Knowledge Representation and Automated Task Planning for Intelligent Robots through Spatial Temporal Logic and Learning

Intelligent robots have emerged as a hot research topic in the interdisciplinary study of control theory, robotics, and computer science as it demonstrates huge potential in fundamentally benefiting our society. The development of intelligent robots with the ability to independently solve a new task is an important yet challenging research problem. This work devotes to proposing an integrated system for such intelligent robots through three major objectives.

First, we propose a new spatial temporal logic with a sound and complete deduction system for knowledge representation and reasoning in intelligent robots. The proposed logic achieves a balance between expressiveness and tractability for intelligent robots since the satisfiability of the proposed logic is decidable. We propose two specification mining algorithms to generate spatial temporal logic formulas from video and unstructured text data. The obtained formulas are used to construct a domain theory storing necessary knowledge for task planning.

Second, we develop automatic task planning with an interactive proposer and verifier for intelligent robots based on the domain theory in spatial temporal logic. The proposer is used to generate ordered actions through forward graph expansion and backward solution extraction, and the verifier is used to verify the results from the proposer and generate executable task plans. We further study the scenario where the domain theory for task planning is incomplete by integrating the task planning algorithm with machine learning systems. The proposed framework gives intelligent robots the ability to actively seeking knowledge online based on missing information.

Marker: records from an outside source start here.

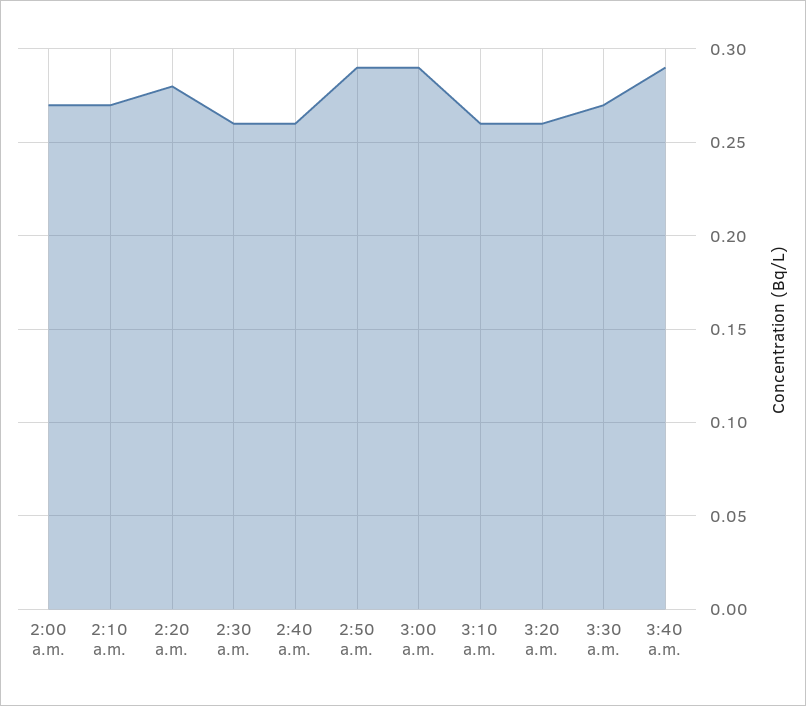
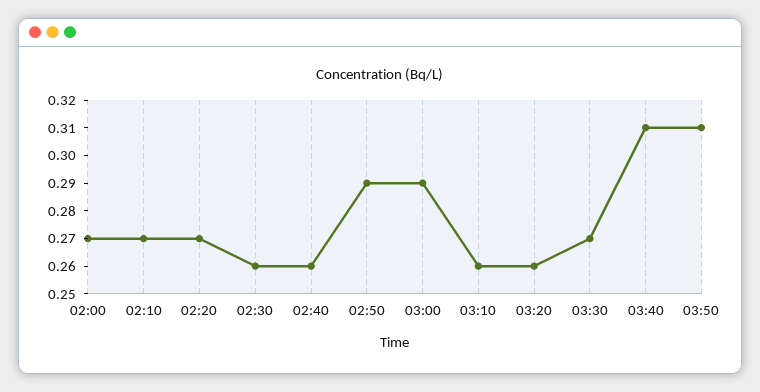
  {
    "2:00 a.m.": 0.27,
    "2:10 a.m.": 0.27,
-   "2:20 a.m.": 0.28,
+   "2:20 a.m.": 0.27,
    "2:30 a.m.": 0.26,
    "2:40 a.m.": 0.26,
    "2:50 a.m.": 0.29,
    "3:00 a.m.": 0.29,
    "3:10 a.m.": 0.26,
    "3:20 a.m.": 0.26,
    "3:30 a.m.": 0.27,
-   "3:40 a.m.": 0.29
+   "3:40 a.m.": 0.31,
+   "03:50": 0.31
  }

Third, we study a motion planning problem for intelligent robots under formal specifications of the proposed spatial temporal logic. We develop a control synthesis algorithm for the formal specifications by proposing a two-layer MPC framework. The high-layer transfers the global formal specifications into a sequence of sub-formulas and the low-layer solves a distributed MPC using an MILP solver. We show that the proposed framework is sound and recursively feasible.